1-2 カウンタの値を 0 にクリアする

2 カウンタの値が 決まった値以下では以下の処理を繰り返す

 2-1 実行文を実行する
 2-2 カウンタの値に 1 加える


表の処理をフローチャートにまとめると

5_2.png

while

式1;
while ( 式2 ) {
文1;
式3;
}

式1 初期値設定 繰り返し実行の直前に1度だけ実行される.カウンタの初期値設定などに使う.
式2 反復条件 繰り返しを継続する条件を書く.この条件式がの間は繰り返す
式3 付加実行式 繰り返しを1度行うごとに実行したいことを書く.
文1 実行文 繰り返し実行する文

となる.カウンタを用いることにより実行回数の制御が出来きることがわかる.

今度は,実際にwhile文 を用いるたプログラムを見てみよう,

上記の10回だけ画面に1を表示するプログラムにwhile文を用いる.


#include <stdio.h>

void main()
{
    int i;	/*カウンタ変数の宣言*/

    i = 0;    /* (式1)カウンタの値を0に.重要!これを行わないと i に何が入っているかわからない! */

    while (i < 10 ) {         /* (式2)カウンタの値が10未満( 0 ,1,2, ... , 9 ) の場合,以下を繰り返す */

        printf ( "1¥n" );      /*(文1) 繰り返したい処理.(ここでは画面に1を表示) */

        i++;                /* (式3)カウンタの値に1加える */

    }
}

となる.

ここで,i++ は,i の値を 1 増やすことを表し,i = i + 1 と等価である.繰り返しでよく使う演算子.

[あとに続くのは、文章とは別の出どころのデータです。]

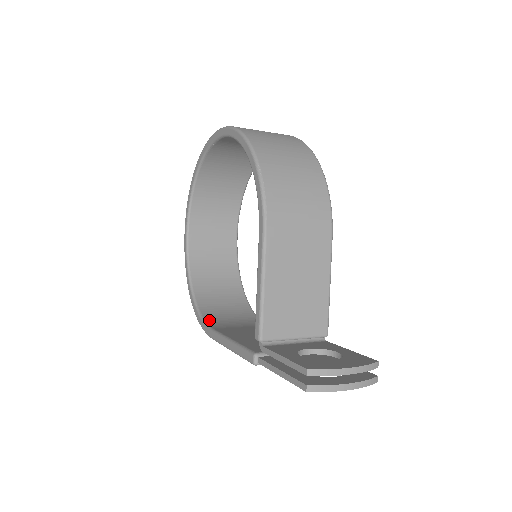
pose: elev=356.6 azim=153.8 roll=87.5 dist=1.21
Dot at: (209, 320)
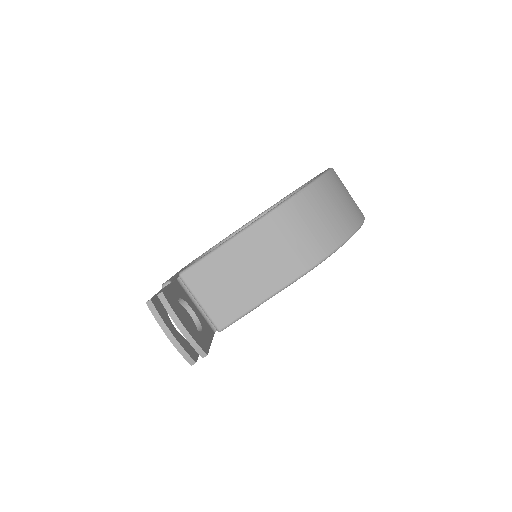
Dot at: occluded
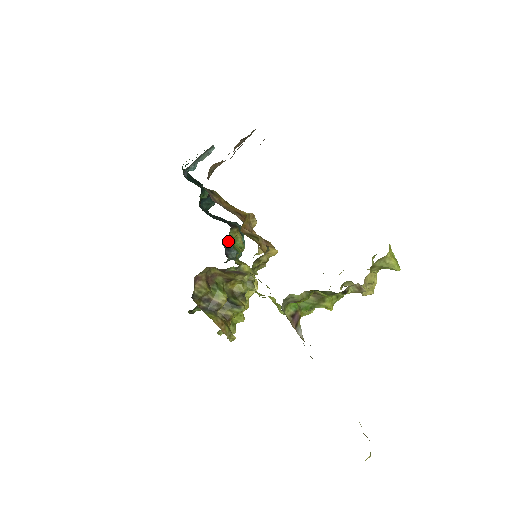
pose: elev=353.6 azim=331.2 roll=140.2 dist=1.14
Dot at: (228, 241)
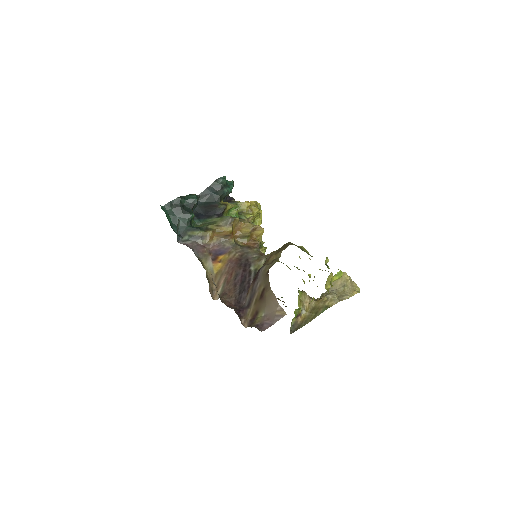
Dot at: occluded
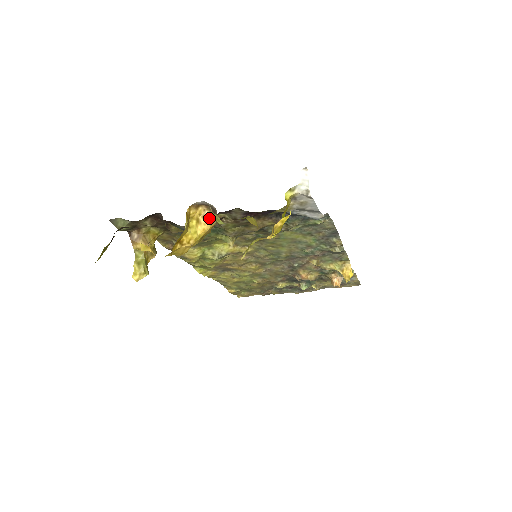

変数 i を while 文でカウンタとして利用するときは,繰り返し文の前にゼロクリア(初期化)を忘れないように!!!

i=0;から始めるとすると,
while ( i < 10 ) では,i は 0 から 9 まで変化するので10回の反復になるが,
while ( i <= 10 ) では,i は 0 から 10 まで変化するので 11 回の反復になるので注意!



応用

練習で作成したプログラムを利用して,画面に 1 から n までの数字を表示してみよう.


#include <stdio.h>

void main()
{
    printf("1¥n");
    printf("2¥n");
    ・・・;
    printf("n¥n");
}

また元に戻ってはしょうがないので, while文 を使うことを考える.

このプログラムをよく見ると,printf 文 を何回も繰り返していますが,中身が毎回変化している.
そこで,前のプログラムで用いたカウンタ(繰り返しの回数を数えている変数 i )をうまく利用すると,


#include <stdio.h>

void main()
{
    int i, n;

    printf ("n= " );
    scanf ( "%d", &n );

    i = 0;         /* カウンタの値を0に */

    while ( i < n ) {         /* カウンタの値が n 以下の場合,以下を繰り返す */

        printf ( "%d¥n", i );     /* 画面にカウンタの値を表示する */

        i++;                   /* カウンタの値に1加える */
    }
}

無限ループ

繰り返しを無限に繰り返し,プログラムが終了しなくなってしまうことを,無限ループと呼ぶ.

たとえば,while文 で判定する式が偽に成り得ない(常に真)となると,その繰り返しは終了しなくなる.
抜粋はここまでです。